> [TASK REQUIREMENTS]
The response should contain all of the data below, reproduced exactly, and no pictures.

> [Items listed in a dataset]
────────────────────

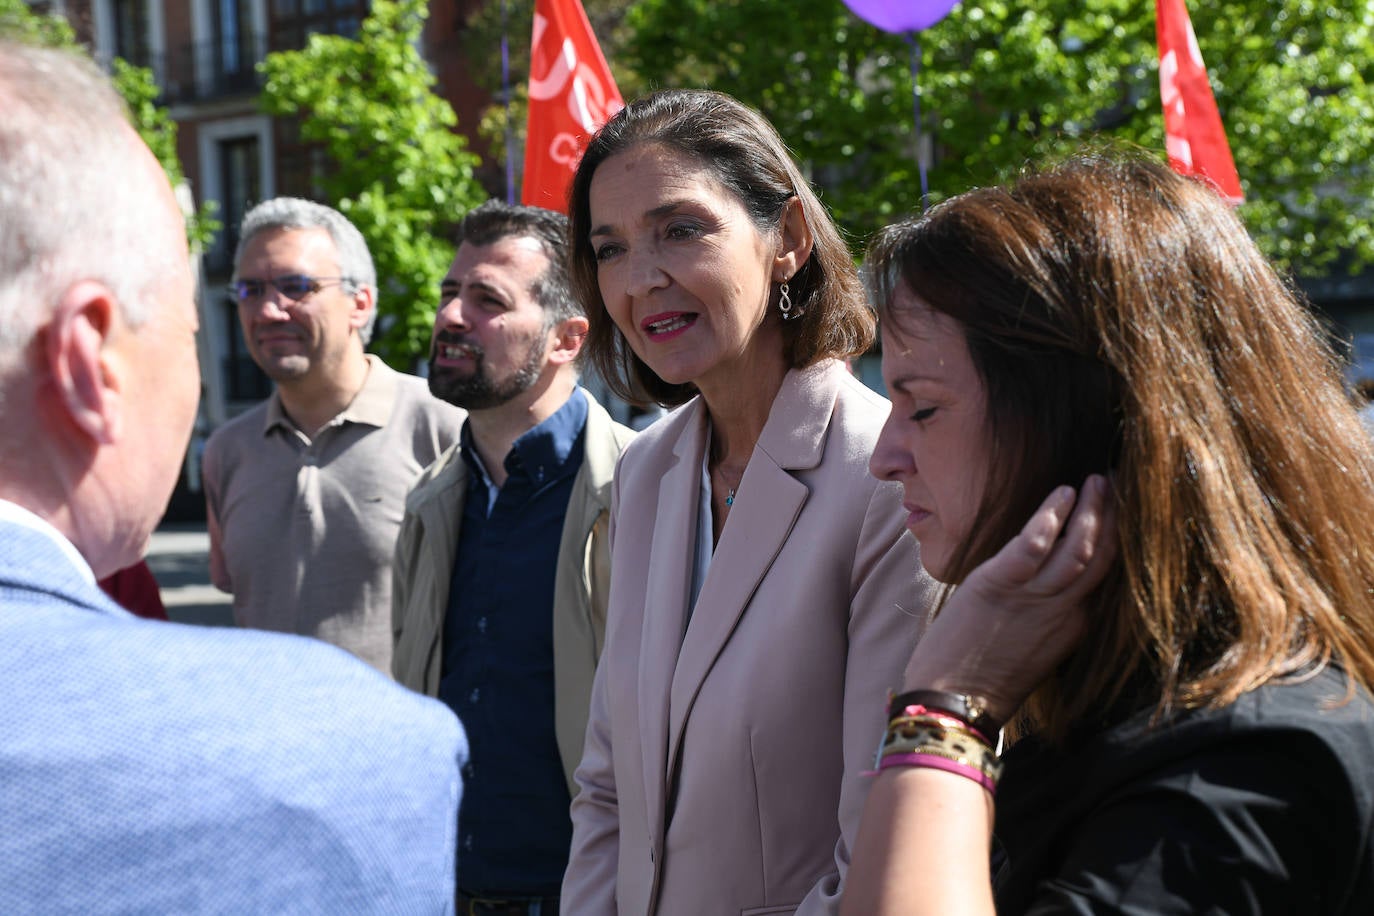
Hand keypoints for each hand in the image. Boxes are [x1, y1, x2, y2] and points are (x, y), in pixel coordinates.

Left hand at [903, 474, 1117, 724]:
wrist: (952, 704)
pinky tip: (1063, 492)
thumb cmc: (983, 678)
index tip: (1121, 509)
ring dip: (1093, 510)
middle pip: (1103, 556)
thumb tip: (1051, 585)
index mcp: (1074, 626)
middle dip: (1116, 516)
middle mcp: (1065, 611)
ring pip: (1080, 548)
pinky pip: (1035, 545)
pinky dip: (1052, 517)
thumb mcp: (1033, 647)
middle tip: (1120, 481)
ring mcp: (1035, 598)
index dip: (1117, 539)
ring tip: (1099, 479)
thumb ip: (1050, 617)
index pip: (1107, 575)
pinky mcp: (999, 586)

────────────────────

> [EXERCISE OUTPUT]
Hand keypoints for each hand in the image. Boxes are [x1, y1, x2, y2] and points are (x, y), in pixel coordinates.

Left hand at [903, 474, 1117, 724]:
wrist: (952, 704)
pinky tip: (1063, 492)
thumb cmc: (983, 678)
index tip: (1121, 509)
ring dip: (1093, 510)
middle pip: (1103, 556)
thumb tip: (1051, 585)
index mcp: (1074, 626)
middle dip: (1116, 516)
middle mcp: (1065, 611)
ring pip: (1080, 548)
pinky pip: (1035, 545)
pinky dip: (1052, 517)
thumb mcp: (1033, 647)
middle tip: (1120, 481)
ring mcp: (1035, 598)
index dip: (1117, 539)
ring tip: (1099, 479)
thumb ip: (1050, 617)
index pip: (1107, 575)
pinky mcp: (999, 586)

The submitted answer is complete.